Satoru Shimoji: Myahk

Satoru Shimoji has had a long career in music. A large part of this was spent as a rock musician in Tokyo with the band Rebecca. Some years ago he returned to his native island of Miyako and rediscovered his roots. He became more involved in Okinawan music and opened his own recording studio. His album Ryugu no Shima (The Peaceful Island) was a successful dip into island music with a strong dose of pop. Since then he has been involved with the Blue Asia album Sketches of Myahk and has recorded with fellow Miyako islander Isamu Shimoji. Now there’s a new solo album of mainly traditional Miyako songs, many with new words and arrangements.

Myahk is not an album that will be to everyone’s liking. Shimoji takes lots of liberties with the old songs and has a taste for sweeping productions – piano and strings are generally favoured to the sanshin – but for the most part it’s very successful and is definitely his most interesting and adventurous release to date. The recordings were made at his studio on Miyako as well as in Saitama and California. Production was by Goh Hotoda with Philippe Saisse responsible for the piano, bass, synthesizer, percussion and orchestrations.

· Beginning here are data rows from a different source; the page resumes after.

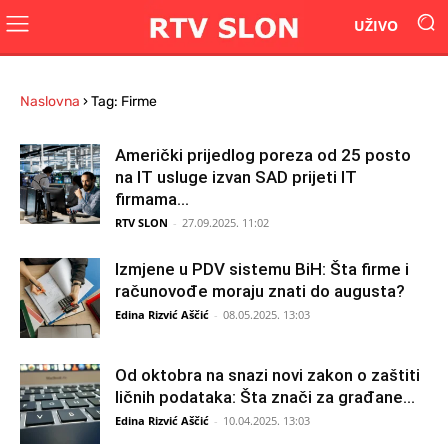
UŽIVO
Naslovna
›
Tag: Firme
Američki prijedlog poreza od 25 posto
na IT usluge izvan SAD prijeti IT
firmama...
RTV SLON
-
27.09.2025. 11:02
Izmjene u PDV sistemu BiH: Šta firme i
računovođe moraju znati do augusta?
Edina Rizvić Aščić
-
08.05.2025. 13:03
Od oktobra na snazi novi zakon o zaštiti
ličnih podataka: Šta znači za građane...
Edina Rizvić Aščić
-
10.04.2025. 13:03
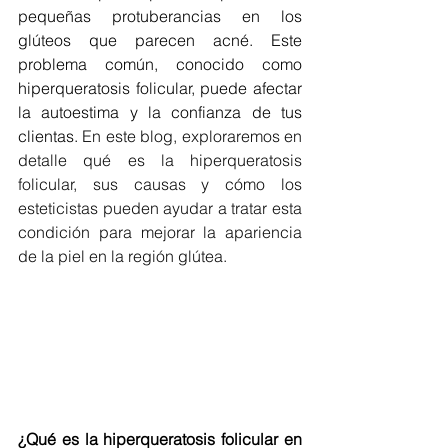
pequeñas protuberancias en los 
glúteos que parecen acné. Este 
problema común, conocido como 
hiperqueratosis folicular, puede afectar 
la autoestima y la confianza de tus 
clientas. 
En este blog, exploraremos en 
detalle qué es la hiperqueratosis 
folicular, sus causas y cómo los 
esteticistas pueden ayudar a tratar esta 
condición para mejorar la apariencia 
de la piel en la región glútea.
¿Qué es la hiperqueratosis folicular en 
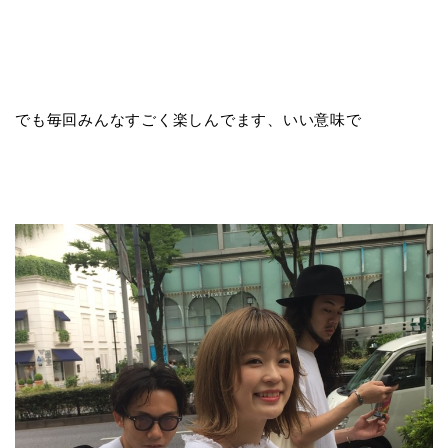
でも毎回みんなすごく楽しんでます、いい意味で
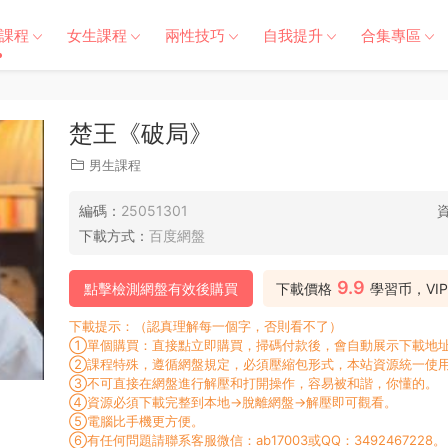
課程
女生課程
兩性技巧
自我提升
合集專區
楚王《破局》
男生課程
編碼：
25051301
下載方式：
百度網盤
9.9
點擊檢測網盤有效後購買
下載價格
學習币，VI
下載提示：（認真理解每一個字，否則看不了）
①單個購買：直接點立即購買，掃碼付款後，會自動展示下載地址
②課程特殊，遵循網盤規定，必須壓縮包形式，本站資源統一使用
③不可直接在網盤進行解壓和打開操作，容易被和諧，你懂的。
④資源必須下載完整到本地→脫離網盤→解壓即可觀看。
⑤電腦比手機更方便。
⑥有任何問題請聯系客服微信：ab17003或QQ：3492467228。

The album opens very simply with the traditional ‘Neeri~Pray’ – just a vocal and the sound of waves on the shore. The lovely ‘Uyakennaure’ then adds piano and violin to Shimoji’s voice which is joined by women singers in call and response mode. ‘Kanasha’ is sung in the Miyako language and in the sleeve notes (which are in English as well as Japanese) Shimoji writes that he wanted to protect this endangered language through music and that “coming back after 15 years of Tokyo life” he decided to write the song for his parents who gave birth to him on this precious island.

Other songs have themes of prayer and thanks and tell stories from Miyako history. Two in particular are outstanding: ‘Wooninu-shoo’ is a sad evocative duet featuring singer-songwriter Nokko (also a former member of the band Rebecca), while the seven minute version of the famous traditional song ‘Tougani Ayagu’ works better than anyone could have expected with its sanshin and lush orchestral backing. There are sparse arrangements as well as orchestral ones but primarily it’s Shimoji’s strong singing and the beautifully melodic songs which capture the feeling of Miyako and make this album so enjoyable.

Myahk is released on Lagoon Music Entertainment.